Once the dataset is clean and the paper is published, biodiversity data, such as taxa, occurrence records, observations, specimens and related information, become FAIR (findable, accessible, interoperable and reusable), so that they can be merged, reformatted and incorporated into novel and visionary projects, regardless of whether they are accessed by a human researcher or a data-mining computation.
As part of the pre-review technical evaluation of a data paper submitted to a Pensoft journal, the associated datasets are subjected to data audit meant to identify any issues that could make the data inoperable. This check is conducted regardless of whether the dataset are provided as supplementary material within the data paper manuscript or linked from the Global Biodiversity Information Facility (GBIF) or another external repository. The features that undergo the audit can be found in a data quality checklist made available from the website of each journal alongside key recommendations for submitting authors.

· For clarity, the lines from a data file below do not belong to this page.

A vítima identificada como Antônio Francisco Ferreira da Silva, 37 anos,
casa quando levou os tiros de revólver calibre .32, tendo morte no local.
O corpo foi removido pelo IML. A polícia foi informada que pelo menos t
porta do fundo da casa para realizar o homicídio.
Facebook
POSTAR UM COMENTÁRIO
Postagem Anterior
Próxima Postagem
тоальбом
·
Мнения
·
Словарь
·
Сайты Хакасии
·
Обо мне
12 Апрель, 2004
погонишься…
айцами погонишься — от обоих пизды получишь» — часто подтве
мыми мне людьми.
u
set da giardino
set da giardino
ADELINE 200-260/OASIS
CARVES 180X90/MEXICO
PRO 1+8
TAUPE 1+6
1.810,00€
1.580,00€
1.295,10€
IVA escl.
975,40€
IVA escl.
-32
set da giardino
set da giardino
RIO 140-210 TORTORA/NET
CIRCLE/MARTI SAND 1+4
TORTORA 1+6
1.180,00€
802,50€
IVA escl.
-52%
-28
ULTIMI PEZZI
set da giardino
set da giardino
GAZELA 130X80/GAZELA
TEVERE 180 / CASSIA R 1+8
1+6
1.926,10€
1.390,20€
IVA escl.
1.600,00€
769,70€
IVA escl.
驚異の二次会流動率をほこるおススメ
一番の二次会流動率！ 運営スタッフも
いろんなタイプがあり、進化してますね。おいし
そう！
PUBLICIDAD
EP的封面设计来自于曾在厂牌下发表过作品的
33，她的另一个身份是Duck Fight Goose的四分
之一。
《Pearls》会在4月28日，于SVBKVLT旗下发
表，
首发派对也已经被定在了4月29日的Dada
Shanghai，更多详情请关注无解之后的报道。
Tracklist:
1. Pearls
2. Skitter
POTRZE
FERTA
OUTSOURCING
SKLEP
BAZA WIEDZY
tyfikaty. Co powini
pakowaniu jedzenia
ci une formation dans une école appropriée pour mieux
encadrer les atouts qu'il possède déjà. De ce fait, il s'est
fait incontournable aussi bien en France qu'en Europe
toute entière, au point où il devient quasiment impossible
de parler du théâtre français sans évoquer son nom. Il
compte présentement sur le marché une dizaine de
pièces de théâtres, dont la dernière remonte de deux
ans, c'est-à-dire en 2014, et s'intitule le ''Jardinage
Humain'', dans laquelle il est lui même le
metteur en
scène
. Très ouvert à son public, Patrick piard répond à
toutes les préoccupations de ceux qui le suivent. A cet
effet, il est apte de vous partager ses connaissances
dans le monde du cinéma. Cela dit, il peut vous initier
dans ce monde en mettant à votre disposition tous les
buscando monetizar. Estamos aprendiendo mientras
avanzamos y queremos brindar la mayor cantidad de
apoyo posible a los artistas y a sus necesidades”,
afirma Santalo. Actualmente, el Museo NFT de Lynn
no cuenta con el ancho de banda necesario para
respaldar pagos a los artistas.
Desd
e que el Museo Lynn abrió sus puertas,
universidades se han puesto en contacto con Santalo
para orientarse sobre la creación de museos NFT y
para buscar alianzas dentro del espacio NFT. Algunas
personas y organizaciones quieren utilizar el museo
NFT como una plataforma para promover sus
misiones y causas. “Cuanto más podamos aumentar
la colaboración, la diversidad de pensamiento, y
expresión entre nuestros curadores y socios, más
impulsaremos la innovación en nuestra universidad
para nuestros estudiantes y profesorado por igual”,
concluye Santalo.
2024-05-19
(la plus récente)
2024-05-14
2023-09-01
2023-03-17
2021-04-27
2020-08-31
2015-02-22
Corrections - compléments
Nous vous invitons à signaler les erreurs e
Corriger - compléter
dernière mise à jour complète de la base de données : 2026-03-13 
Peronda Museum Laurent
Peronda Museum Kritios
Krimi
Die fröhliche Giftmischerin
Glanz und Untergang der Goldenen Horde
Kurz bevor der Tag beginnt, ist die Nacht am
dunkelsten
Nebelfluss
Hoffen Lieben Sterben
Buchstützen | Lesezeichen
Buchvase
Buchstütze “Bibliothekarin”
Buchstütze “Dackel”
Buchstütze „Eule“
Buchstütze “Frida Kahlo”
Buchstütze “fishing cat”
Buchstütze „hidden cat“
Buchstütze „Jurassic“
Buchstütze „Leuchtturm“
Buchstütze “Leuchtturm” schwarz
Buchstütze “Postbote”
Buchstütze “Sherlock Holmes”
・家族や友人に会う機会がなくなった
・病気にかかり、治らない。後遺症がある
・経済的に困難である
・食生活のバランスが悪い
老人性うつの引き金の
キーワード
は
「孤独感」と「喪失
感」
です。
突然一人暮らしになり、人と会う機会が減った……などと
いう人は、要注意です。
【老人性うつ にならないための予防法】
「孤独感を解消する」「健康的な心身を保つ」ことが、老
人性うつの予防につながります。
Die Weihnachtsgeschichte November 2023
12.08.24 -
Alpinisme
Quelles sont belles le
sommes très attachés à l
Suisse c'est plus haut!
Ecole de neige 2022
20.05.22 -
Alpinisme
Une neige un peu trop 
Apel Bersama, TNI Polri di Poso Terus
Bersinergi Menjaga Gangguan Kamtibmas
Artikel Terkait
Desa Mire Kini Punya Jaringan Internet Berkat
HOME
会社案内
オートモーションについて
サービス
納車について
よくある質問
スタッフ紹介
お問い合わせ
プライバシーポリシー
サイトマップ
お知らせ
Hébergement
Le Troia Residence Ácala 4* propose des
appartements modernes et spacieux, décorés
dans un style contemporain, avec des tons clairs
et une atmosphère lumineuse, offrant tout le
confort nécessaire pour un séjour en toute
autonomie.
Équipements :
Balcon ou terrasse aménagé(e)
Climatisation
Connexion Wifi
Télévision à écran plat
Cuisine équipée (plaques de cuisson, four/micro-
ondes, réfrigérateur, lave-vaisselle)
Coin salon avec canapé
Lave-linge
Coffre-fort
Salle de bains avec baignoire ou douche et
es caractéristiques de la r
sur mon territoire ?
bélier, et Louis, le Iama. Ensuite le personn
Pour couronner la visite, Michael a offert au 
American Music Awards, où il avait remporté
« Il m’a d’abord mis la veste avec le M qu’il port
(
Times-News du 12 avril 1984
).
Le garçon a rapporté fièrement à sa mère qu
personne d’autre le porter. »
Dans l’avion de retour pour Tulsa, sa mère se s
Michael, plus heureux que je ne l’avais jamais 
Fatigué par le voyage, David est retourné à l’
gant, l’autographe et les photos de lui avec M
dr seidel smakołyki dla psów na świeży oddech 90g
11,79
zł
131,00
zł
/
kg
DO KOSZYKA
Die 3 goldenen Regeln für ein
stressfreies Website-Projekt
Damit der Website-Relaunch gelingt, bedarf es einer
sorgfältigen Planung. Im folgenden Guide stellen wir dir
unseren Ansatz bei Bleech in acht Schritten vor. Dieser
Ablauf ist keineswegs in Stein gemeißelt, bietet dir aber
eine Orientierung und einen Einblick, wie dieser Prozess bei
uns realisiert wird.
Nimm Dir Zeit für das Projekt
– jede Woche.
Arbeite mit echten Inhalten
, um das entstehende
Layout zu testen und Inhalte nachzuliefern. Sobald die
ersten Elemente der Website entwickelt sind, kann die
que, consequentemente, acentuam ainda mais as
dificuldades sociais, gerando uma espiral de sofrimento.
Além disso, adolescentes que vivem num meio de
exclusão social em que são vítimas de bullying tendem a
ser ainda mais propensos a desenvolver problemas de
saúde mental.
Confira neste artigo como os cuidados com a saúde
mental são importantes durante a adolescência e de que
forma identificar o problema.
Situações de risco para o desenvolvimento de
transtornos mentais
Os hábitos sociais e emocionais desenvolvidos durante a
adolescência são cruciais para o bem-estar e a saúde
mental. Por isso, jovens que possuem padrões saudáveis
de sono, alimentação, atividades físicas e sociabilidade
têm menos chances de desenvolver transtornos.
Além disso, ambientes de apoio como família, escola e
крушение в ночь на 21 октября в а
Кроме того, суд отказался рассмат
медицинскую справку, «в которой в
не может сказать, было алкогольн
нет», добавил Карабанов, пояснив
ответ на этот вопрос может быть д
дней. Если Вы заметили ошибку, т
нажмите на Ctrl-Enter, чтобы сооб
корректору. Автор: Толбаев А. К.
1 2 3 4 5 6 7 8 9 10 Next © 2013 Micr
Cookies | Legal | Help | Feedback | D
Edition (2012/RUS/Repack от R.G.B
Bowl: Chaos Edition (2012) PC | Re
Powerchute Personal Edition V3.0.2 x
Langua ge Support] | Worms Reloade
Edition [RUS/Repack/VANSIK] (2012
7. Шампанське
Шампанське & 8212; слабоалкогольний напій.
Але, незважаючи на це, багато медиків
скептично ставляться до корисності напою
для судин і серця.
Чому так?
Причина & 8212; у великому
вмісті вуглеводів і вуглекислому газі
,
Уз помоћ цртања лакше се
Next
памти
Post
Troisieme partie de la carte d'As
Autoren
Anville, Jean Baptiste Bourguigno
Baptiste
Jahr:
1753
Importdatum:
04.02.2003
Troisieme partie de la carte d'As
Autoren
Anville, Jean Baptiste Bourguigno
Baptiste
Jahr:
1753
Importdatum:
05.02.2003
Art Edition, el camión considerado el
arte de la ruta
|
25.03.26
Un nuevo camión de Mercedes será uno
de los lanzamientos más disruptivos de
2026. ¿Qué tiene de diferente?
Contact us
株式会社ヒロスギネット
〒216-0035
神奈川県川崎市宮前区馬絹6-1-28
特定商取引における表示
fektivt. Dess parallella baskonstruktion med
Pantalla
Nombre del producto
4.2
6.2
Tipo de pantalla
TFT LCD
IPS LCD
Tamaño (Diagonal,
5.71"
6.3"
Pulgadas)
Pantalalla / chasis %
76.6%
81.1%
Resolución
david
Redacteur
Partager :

Once the check is complete, the submitting author receives an audit report providing improvement recommendations, similarly to the commentaries he/she would receive following the peer review stage of the data paper. In case there are major issues with the dataset, the data paper can be rejected prior to assignment to a subject editor, but resubmitted after the necessary corrections are applied. At this step, authors who have already published their data via an external repository are also reminded to correct those accordingly.
“It all started back in 2010, when we joined forces with GBIF on a quite advanced idea in the domain of biodiversity: a data paper workflow as a means to recognise both the scientific value of rich metadata and the efforts of the the data collectors and curators. Together we figured that those data could be published most efficiently as citable academic papers,” says Pensoft’s founder and Managing director Prof. Lyubomir Penev.
“From there, with the kind help and support of Dr Robert Mesibov, the concept evolved into a data audit workflow, meant to ‘proofread’ the data in those data papers the way a copy editor would go through the text,” he adds.
“The data auditing we do is not a check on whether a scientific name is properly spelled, or a bibliographic reference is correct, or a locality has the correct latitude and longitude”, explains Dr Mesibov. “Instead, we aim to ensure that there are no broken or duplicated records, disagreements between fields, misuses of the Darwin Core recommendations, or any of the many technical issues, such as character encoding errors, that can be an obstacle to data processing.”
At Pensoft, the publication of openly accessible, easy to access, find, re-use and archive data is seen as a crucial responsibility of researchers aiming to deliver high-quality and viable scientific output intended to stand the test of time and serve the public good.
CASE STUDY: Data audit for the “Vascular plants dataset of the COFC herbarium (University of Cordoba, Spain)”, a data paper in PhytoKeys
To explain how and why biodiversity data should be published in full compliance with the best (open) science practices, the team behind Pensoft and long-year collaborators published a guidelines paper, titled “Strategies and guidelines for scholarly publishing of biodiversity data” in the open science journal Research Ideas and Outcomes (RIO Journal).